Cabo San Lucas on the southern tip of Baja California is one of the most lauded beach getaways in the Western Hemisphere. Famed for its nonstop nightlife, its heaven-minted sands, and rugged coastal scenery—including the famous pale sea arch called Land’s End—this hub at the meeting-ground of the Pacific Ocean and the Sea of Cortez (Gulf of California) is also a prime jumping-off point for outdoors people, given the rich recreational pickings both above and below the water.
Here we’ll review some of the chief outdoor activities this Los Cabos city has to offer in its sun-splashed hinterland. As lively as the bars and clubs of Cabo San Lucas surely are, the real magic here lies in the glorious land- and seascape, where desert mountains tumble down to tropical waters teeming with undersea life. If you’re interested information on hotels and flights to Cabo San Lucas, check out TripAdvisor – it’s a great resource to help you book your trip.

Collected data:
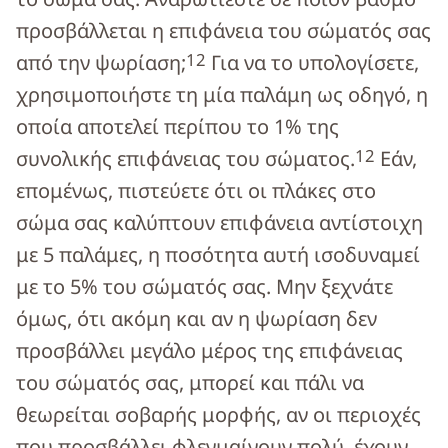
προσβάλλεται η επιφάνεια του σώματός σας
12
από την ψωρίαση;
Για να το υπολογίσετε,
χρησιμοποιήστε τη μία παλάμη ως οδηγό, η
οποία αποτελεί περίπου το 1% της
12
συνολικής επιφάνειας του σώματος.
Εάν,
επομένως, πιστεύετε ότι οι πλάκες στο
σώμα σας καλύπτουν επιφάνεια αντίστοιχη
με 5 παλάμες, η ποσότητα αυτή ισοδυναμεί
με το 5% του σώματός σας. Μην ξεχνάτε
όμως, ότι ακόμη και αν η ψωρίαση δεν
προσβάλλει μεγάλο μέρος της επιφάνειας
του σώματός σας, μπορεί και πάλι να
θεωρείται σοβαρής μορφής, αν οι περιοχές
που προσβάλλει φλεγμαίνουν πολύ, έχουν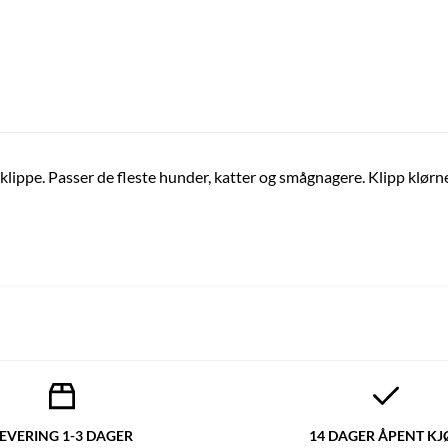
lippe. Passer de fleste hunder, katter og smågnagere. Klipp klørne o
EVERING 1-3 DAGER
14 DAGER ÅPENT KJ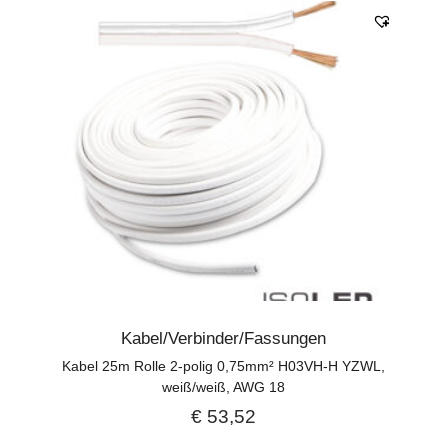
Kabel/Verbinder/Fassungen
Kabel 25m Rolle 2-polig 0,75mm² H03VH-H YZWL,
weiß/weiß, AWG 18
€
53,52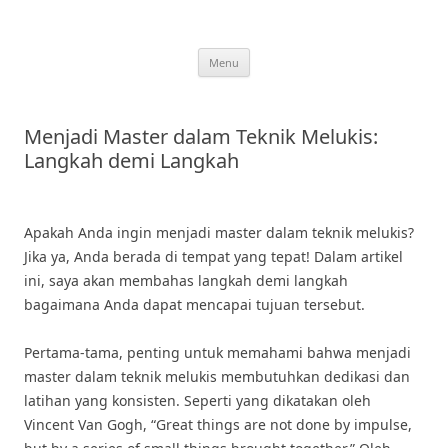
Skip
to
content
Menu
Menjadi Master dalam Teknik Melukis:
Langkah demi Langkah
Apakah Anda ingin menjadi master dalam teknik melukis?
Jika ya, Anda berada di tempat yang tepat! Dalam artikel
ini, saya akan membahas langkah demi langkah
bagaimana Anda dapat mencapai tujuan tersebut.
Pertama-tama, penting untuk memahami bahwa menjadi
master dalam teknik melukis membutuhkan dedikasi dan
latihan yang konsisten. Seperti yang dikatakan oleh
Vincent Van Gogh, “Great things are not done by impulse,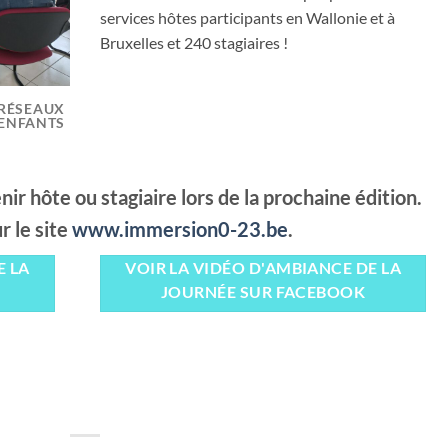
services hôtes participants en Wallonie et à
Bruxelles et 240 stagiaires !
 RÉSEAUX
 ENFANTS
r hôte ou stagiaire lors de la prochaine édition.
r le site
www.immersion0-23.be
.
E LA
VOIR LA VIDÉO D'AMBIANCE DE LA
JOURNÉE SUR FACEBOOK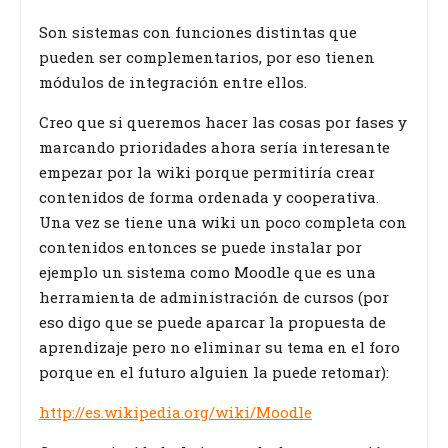
Son sistemas con funciones distintas que
pueden ser complementarios, por eso tienen
módulos de integración entre ellos.
Creo que si queremos hacer las cosas por fases y
marcando prioridades ahora sería interesante
empezar por la wiki porque permitiría crear
contenidos de forma ordenada y cooperativa.
Una vez se tiene una wiki un poco completa con
contenidos entonces se puede instalar por
ejemplo un sistema como Moodle que es una
herramienta de administración de cursos (por
eso digo que se puede aparcar la propuesta de
aprendizaje pero no eliminar su tema en el foro
porque en el futuro alguien la puede retomar):
http://es.wikipedia.org/wiki/Moodle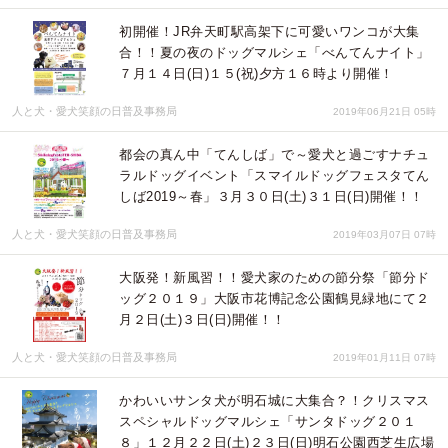
初開催！JR弁天町駅高架下に可愛いワンコが大集
合！！夏の夜のドッグマルシェ「べんてんナイト」
７月１４日(日)１５(祝)夕方１６時より開催！
人と犬・愛犬笑顔の日普及事務局
2019年06月21日 05時
都会の真ん中「てんしば」で～愛犬と過ごすナチュ
ラルドッグイベント「スマイルドッグフェスタてん
しば2019～春」３月３０日(土)３１日(日)開催！！
人と犬・愛犬笑顔の日普及事務局
2019年03月07日 07時
大阪発！新風習！！愛犬家のための節分祭「節分ド
ッグ２０１９」大阪市花博記念公園鶴見緑地にて２
月２日(土)３日(日)開催！！
人と犬・愛犬笑顔の日普及事務局
2019年01月11日 07時
かわいいサンタ犬が明石城に大集合？！クリスマス
スペシャルドッグマルシェ「サンタドッグ２０１
８」１２月２２日(土)２３日(日)明石公園西芝生広場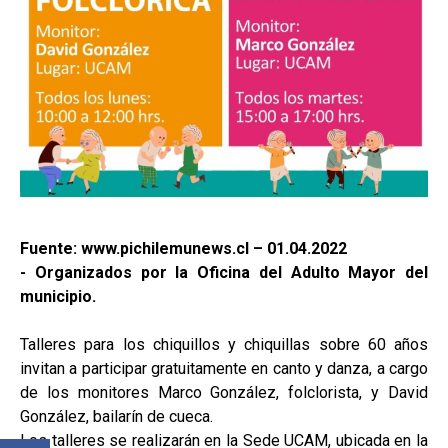
Fuente: www.pichilemunews.cl – 01.04.2022
- Organizados por la Oficina del Adulto Mayor del
municipio.
Talleres para los chiquillos y chiquillas sobre 60 años
invitan a participar gratuitamente en canto y danza, a cargo
de los monitores Marco González, folclorista, y David
González, bailarín de cueca.
Los talleres se realizarán en la Sede UCAM, ubicada en la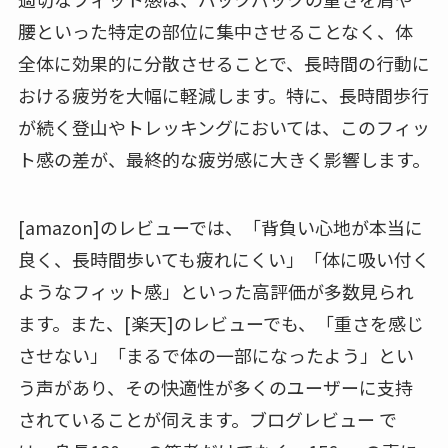
腰といった特定の部位に集中させることなく、体
全体に効果的に分散させることで、長時間の行動に
おける疲労を大幅に軽減します。特に、長時間歩行
が続く登山やトレッキングにおいては、このフィッ
ト感の差が、最終的な疲労感に大きく影響します。
[amazon]のレビューでは、「背負い心地が本当に
良く、長時間歩いても疲れにくい」「体に吸い付く
ようなフィット感」といった高評価が多数見られ
ます。また、[楽天]のレビューでも、「重さを感じ
させない」「まるで体の一部になったよう」とい
う声があり、その快適性が多くのユーザーに支持
されていることが伺えます。ブログレビュー で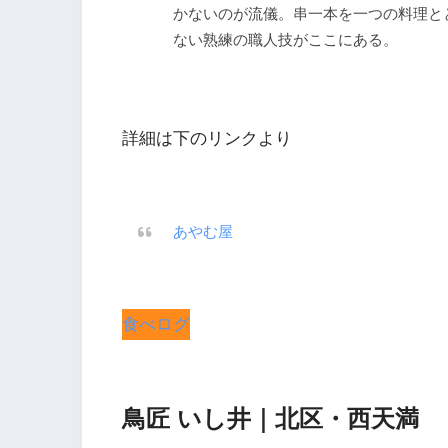
かないのが流儀。串一本を一つの料理と
ない熟練の職人技がここにある。
詳細は下のリンクより
あやむ屋
食べログ
鳥匠 いし井｜北区・西天満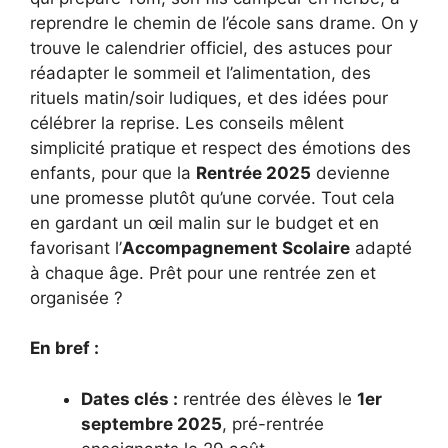
reprendre le chemin de l’école sans drame. On y
trouve le calendrier officiel, des astuces pour
réadapter le sommeil et l’alimentation, des
rituels matin/soir ludiques, et des idées pour
célébrer la reprise. Les conseils mêlent
simplicité pratique et respect des émotions des
enfants, pour que la
Rentrée 2025
devienne
une promesse plutôt qu’une corvée. Tout cela
en gardant un œil malin sur le budget et en
favorisant l’
Accompagnement Scolaire
adapté
à chaque âge. Prêt pour une rentrée zen et
organisée ?
En bref :
Dates clés :
rentrée des élèves le
1er
septembre 2025
, pré-rentrée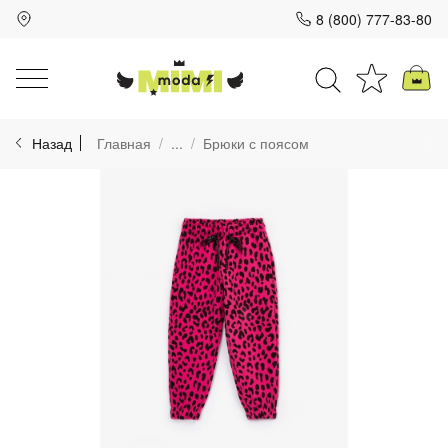
8 (800) 777-83-80
Для клиентов всех банков
Назад
Главная
...
Брюки с поясом
Разбейте
оплату
на части
без переплат
График платежей
Сегодня
25
%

● Required tasks:
1 > Return the part of the Cabo San Lucas passage that begins at the words "Cabo San Lucas on" and stops after "below the water.".
2 > Translate this sentence from the Cabo San Lucas passage into Spanish: "Here we’ll review some of the chief outdoor activities this Los Cabos city has to offer in its sun-splashed hinterland."
None of the rows are needed here.

● Expected responses:
1 >
Cabo San Lucas on the southern tip of Baja California is one of the most lauded beach getaways in the Western Hemisphere. Famed for its nonstop nightlife, its heaven-minted sands, and rugged coastal scenery—including the famous pale sea arch called Land’s End—this hub at the meeting-ground of the Pacific Ocean and the Sea of Cortez (Gulf of California) is also a prime jumping-off point for outdoors people, given the rich recreational pickings both above and below the water.

2 > Aquí repasaremos algunas de las principales actividades al aire libre que esta ciudad de Los Cabos ofrece en su interior bañado por el sol.